__課題の目的__. 抜粋によると、フィリッポス2世の時代、現在のカヴァラは何と呼ばれていましたか。

__提供された抜粋__.
フィリピ(ピリッポイ)遺跡

ギリシャ北東部のフィリピ遺跡
古代マケドニアからビザンティンまで
長い歴史を持つ遺跡です

写真はフォーラム


フィリピ(ピリッポイ)遺跡はギリシャ北東部、カヴァラという港町から内陸に12qほど入った場所にあります。

元々はタソス島の住民が植民してクレニデス(泉)という町を造ったのですが、住民が異民族の侵入からの助けをマケドニア王フィリッポス2世に求め、結果的にフィリッポス2世が町を手に入れることとなります。そして街の名も王の名にちなんで変えられました。

フィリッポス2世はアレクサンダー大王の父であり、弱小国であったマケドニアを一代にしてギリシャの盟主に押し上げた英傑です。フィリピは金鉱を有するパンゲオ山の東側に位置し、フィリッポス2世は同時期に山の西側のアンフィポリスも支配下に置いています。街の建設は金鉱山の富を独占するのが目的だったのでしょう。また、フィリッポス2世は現在のカヴァラも支配下に置き、フィリピの港としました。当時のカヴァラの名前はネアポリス。フィリピは交通の要衝としても重要な場所でした。

マケドニアの支配下で繁栄したフィリピの街は、アレクサンダー大王の死後、
ローマの支配に入った後も街の繁栄し続けました。

カエサルの死後、オクタヴィアヌスとマルクス・アウレリウスの連合軍と、カエサルの暗殺者プルートゥスとカッシウスの連合軍は前42年に街の西の平原で激突します。
このフィリピの戦いに勝利し、その後の後継者争いでマルクス・アントニウスを破ったオクタヴィアヌス(アウグストゥス)はフィリピの街を庇護しました。

そして、ローマ帝国下においてフィリピの街はバルカン半島を横断しビザンティウム(現イスタンブール)に至るエグナティア街道の要衝として、また金鉱山の富によって栄える商業都市として、更なる繁栄を迎えます。

__提供資料__.
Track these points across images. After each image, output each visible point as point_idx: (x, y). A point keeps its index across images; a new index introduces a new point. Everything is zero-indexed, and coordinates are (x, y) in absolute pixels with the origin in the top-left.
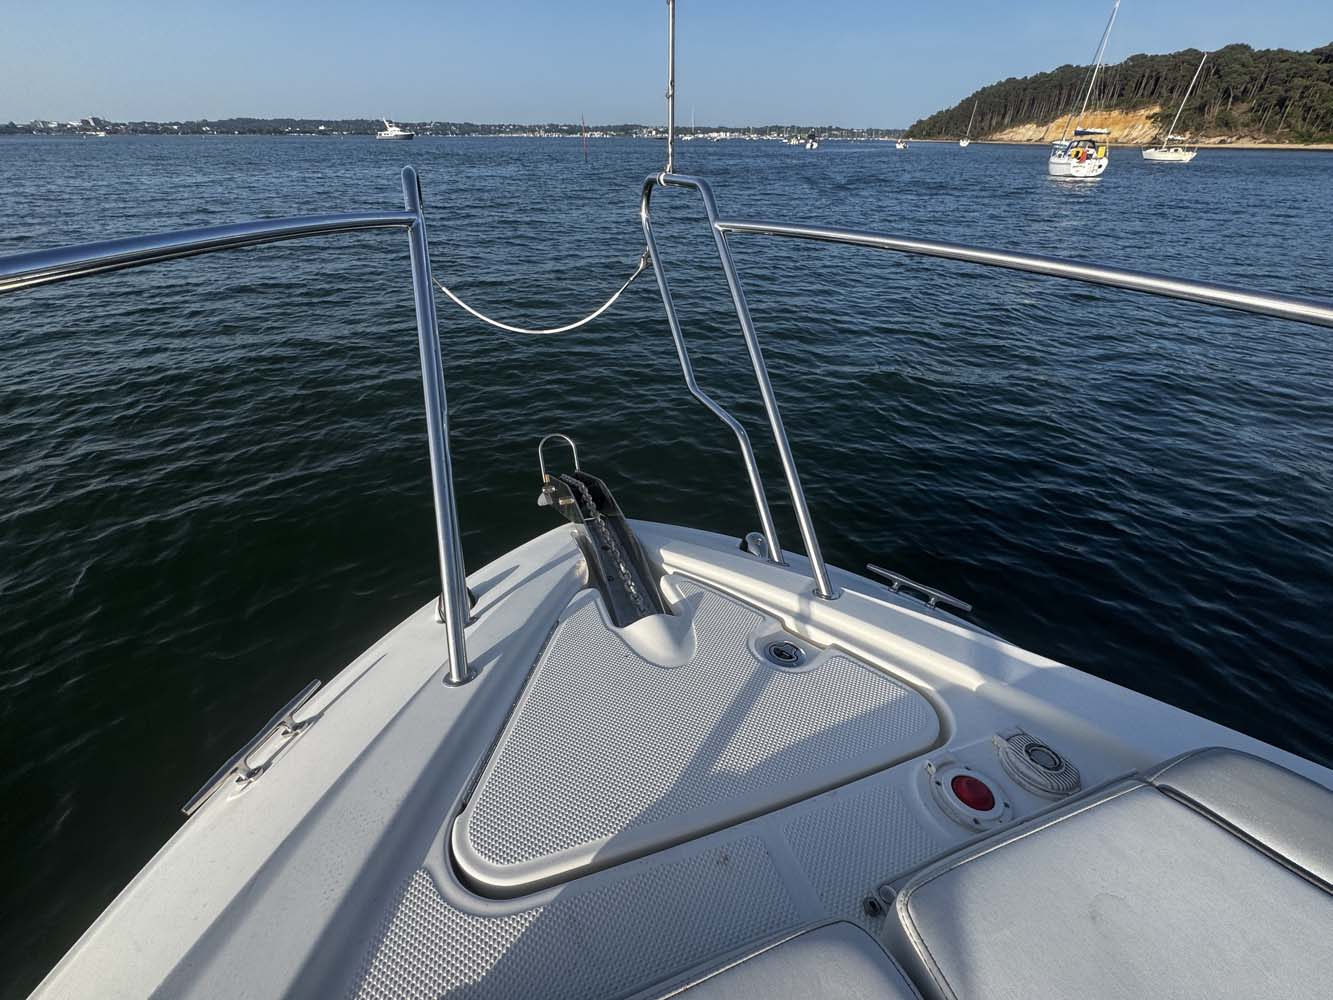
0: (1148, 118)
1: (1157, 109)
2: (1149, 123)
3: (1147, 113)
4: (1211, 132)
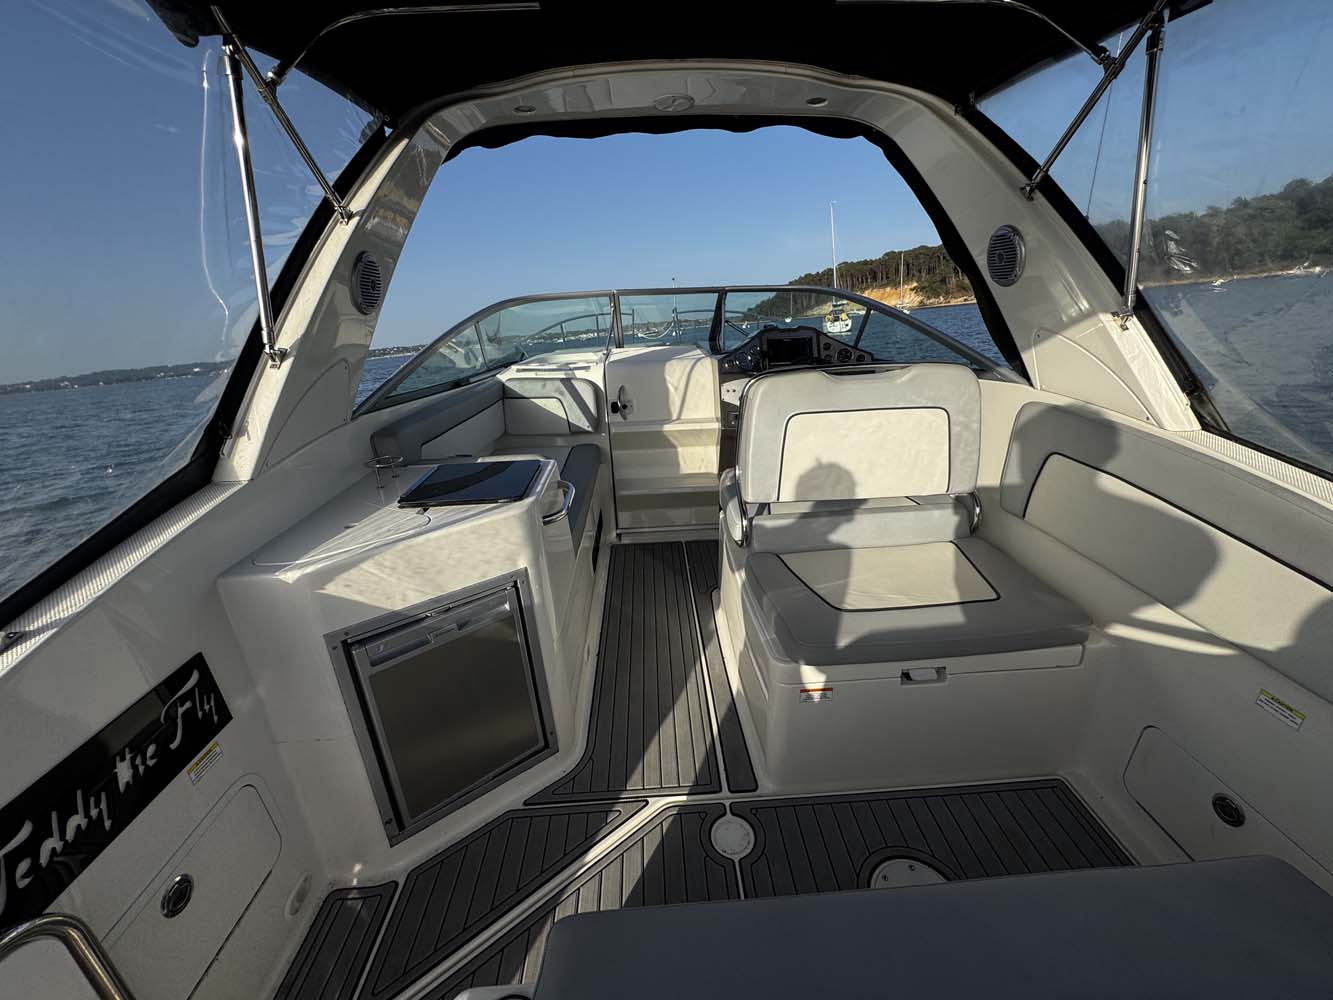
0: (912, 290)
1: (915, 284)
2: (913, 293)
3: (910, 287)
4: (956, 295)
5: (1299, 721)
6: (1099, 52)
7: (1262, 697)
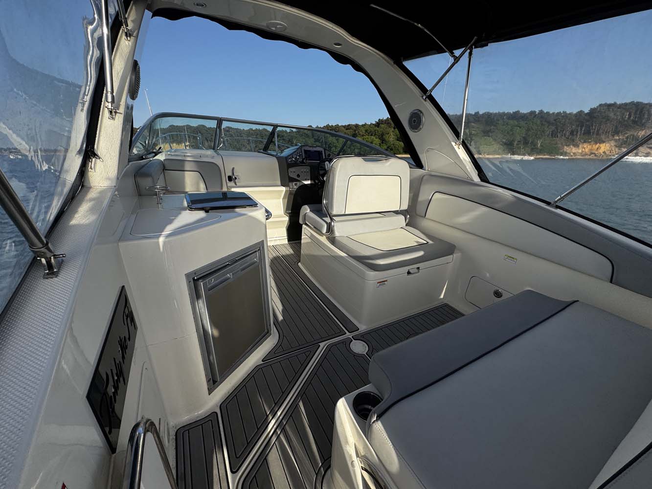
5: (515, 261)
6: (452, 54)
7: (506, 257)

...

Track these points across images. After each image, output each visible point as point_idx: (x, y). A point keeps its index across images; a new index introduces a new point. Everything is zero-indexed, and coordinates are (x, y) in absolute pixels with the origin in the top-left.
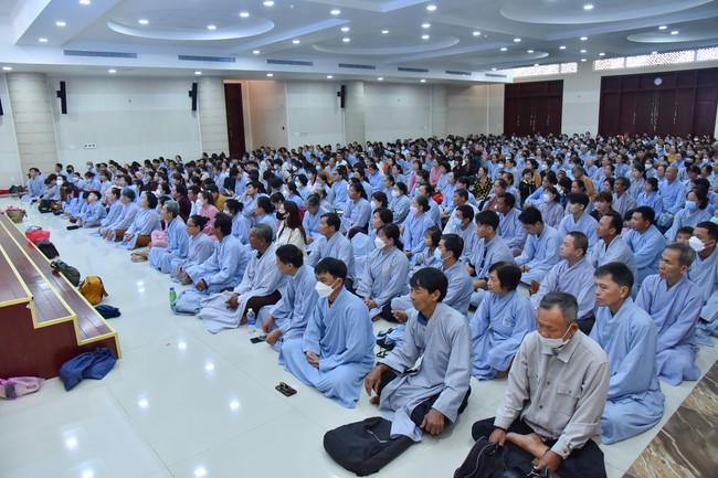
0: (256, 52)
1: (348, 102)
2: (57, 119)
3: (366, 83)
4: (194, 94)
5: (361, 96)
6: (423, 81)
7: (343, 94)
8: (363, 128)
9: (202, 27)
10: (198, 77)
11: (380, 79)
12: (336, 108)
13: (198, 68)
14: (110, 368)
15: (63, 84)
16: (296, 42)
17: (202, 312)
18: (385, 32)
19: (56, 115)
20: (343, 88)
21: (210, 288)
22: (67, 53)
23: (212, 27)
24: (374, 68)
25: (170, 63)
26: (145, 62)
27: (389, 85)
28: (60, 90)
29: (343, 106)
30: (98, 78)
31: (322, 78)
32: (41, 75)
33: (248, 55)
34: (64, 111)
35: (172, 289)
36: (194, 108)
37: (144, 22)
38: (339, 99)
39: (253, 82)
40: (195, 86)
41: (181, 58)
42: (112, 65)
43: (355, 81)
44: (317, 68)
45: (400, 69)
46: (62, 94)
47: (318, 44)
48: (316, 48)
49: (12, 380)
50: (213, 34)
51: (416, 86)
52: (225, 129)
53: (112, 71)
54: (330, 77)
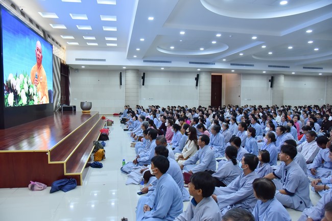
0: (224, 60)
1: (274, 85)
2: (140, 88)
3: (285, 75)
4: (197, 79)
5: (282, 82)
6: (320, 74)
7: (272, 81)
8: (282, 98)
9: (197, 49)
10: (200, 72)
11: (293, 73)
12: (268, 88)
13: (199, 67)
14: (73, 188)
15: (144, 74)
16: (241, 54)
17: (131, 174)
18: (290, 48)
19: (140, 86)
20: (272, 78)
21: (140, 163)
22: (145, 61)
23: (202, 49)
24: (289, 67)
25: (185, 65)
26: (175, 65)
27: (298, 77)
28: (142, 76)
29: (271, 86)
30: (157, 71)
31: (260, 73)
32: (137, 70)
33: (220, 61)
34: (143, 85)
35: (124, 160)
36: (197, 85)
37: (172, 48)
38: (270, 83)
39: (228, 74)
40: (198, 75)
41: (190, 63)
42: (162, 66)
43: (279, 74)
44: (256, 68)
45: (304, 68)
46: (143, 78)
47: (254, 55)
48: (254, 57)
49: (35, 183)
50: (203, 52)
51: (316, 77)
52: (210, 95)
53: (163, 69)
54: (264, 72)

__課題の結果__. ネアポリス